** ACTIVITY **
Search the entries for the word "поверхность". Copy every line where it turns up.

** PROVIDED DATA follows **

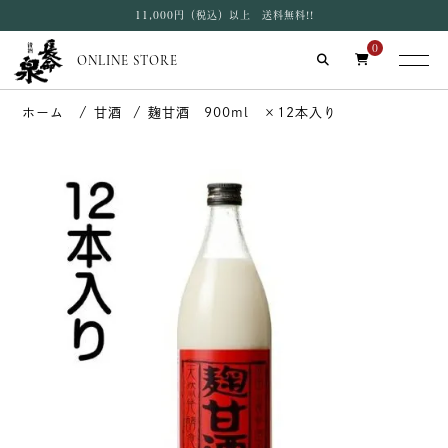
11,000円（税込）以上 送料無料!!
0
ONLINE STORE
甘酒
麹甘酒 900ml ×12本入り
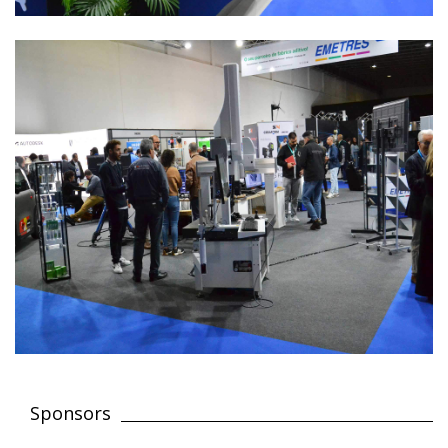
Sponsors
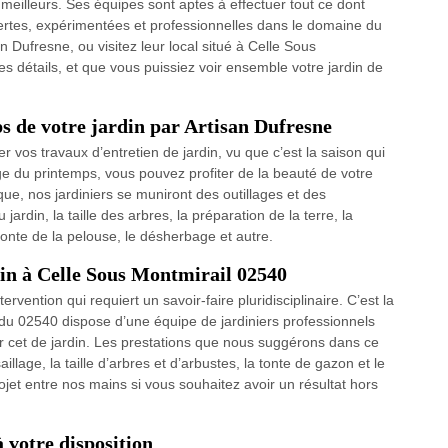
meilleurs. Ses équipes sont aptes à effectuer tout ce dont
pertes, expérimentées et professionnelles dans le domaine du
n Dufresne, ou visitez leur local situé à Celle Sous
es détails, et que vous puissiez voir ensemble votre jardin de
s de votre jardin par Artisan Dufresne
er vos travaux d’entretien de jardin, vu que c’est la saison qui
ge du printemps, vous pouvez profiter de la beauté de votre
que, nos jardiniers se muniront des outillages et des
rdin, la taille des arbres, la préparation de la terre, la
tonte de la pelouse, le désherbage et autre.
din à Celle Sous Montmirail 02540
ervention qui requiert un savoir-faire pluridisciplinaire. C’est la
 du 02540 dispose d’une équipe de jardiniers professionnels
ar cet de jardin. Les prestations que nous suggérons dans ce
llage, la taille d’arbres et d’arbustes, la tonte de gazon et le
jet entre nos mains si vous souhaitez avoir un résultat hors
 votre disposition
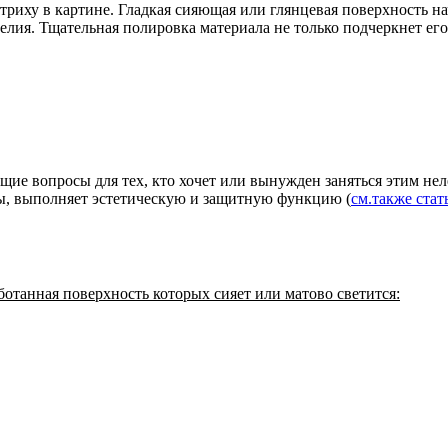
риху в картине. Гладкая сияющая или глянцевая поверхность на
елия. Тщательная полировка материала не только подчеркнет его 
щие вопросы для тех, кто хочет или вынужден заняться этим не
ы, выполняет эстетическую и защитную функцию (
см.также ста
ботанная поверхность которых сияет или матово светится:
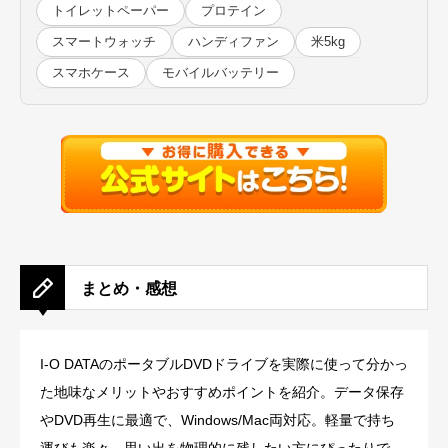
トイレットペーパー
プロテイン
スマートウォッチ
ハンディファン
米5kg
スマホケース
モバイルバッテリー
まとめ・感想
I-O DATAのポータブルDVDドライブを実際に使って分かっ
た地味なメリットやおすすめポイントを紹介。データ保存
やDVD再生に最適で、Windows/Mac両対応。軽量で持ち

** End of PROVIDED DATA **

** RESPONSE BOX **
риху в картине. Гладкая сияющая или глянцевая поверхность на
ботанная поверхность которых сияет или матово светится:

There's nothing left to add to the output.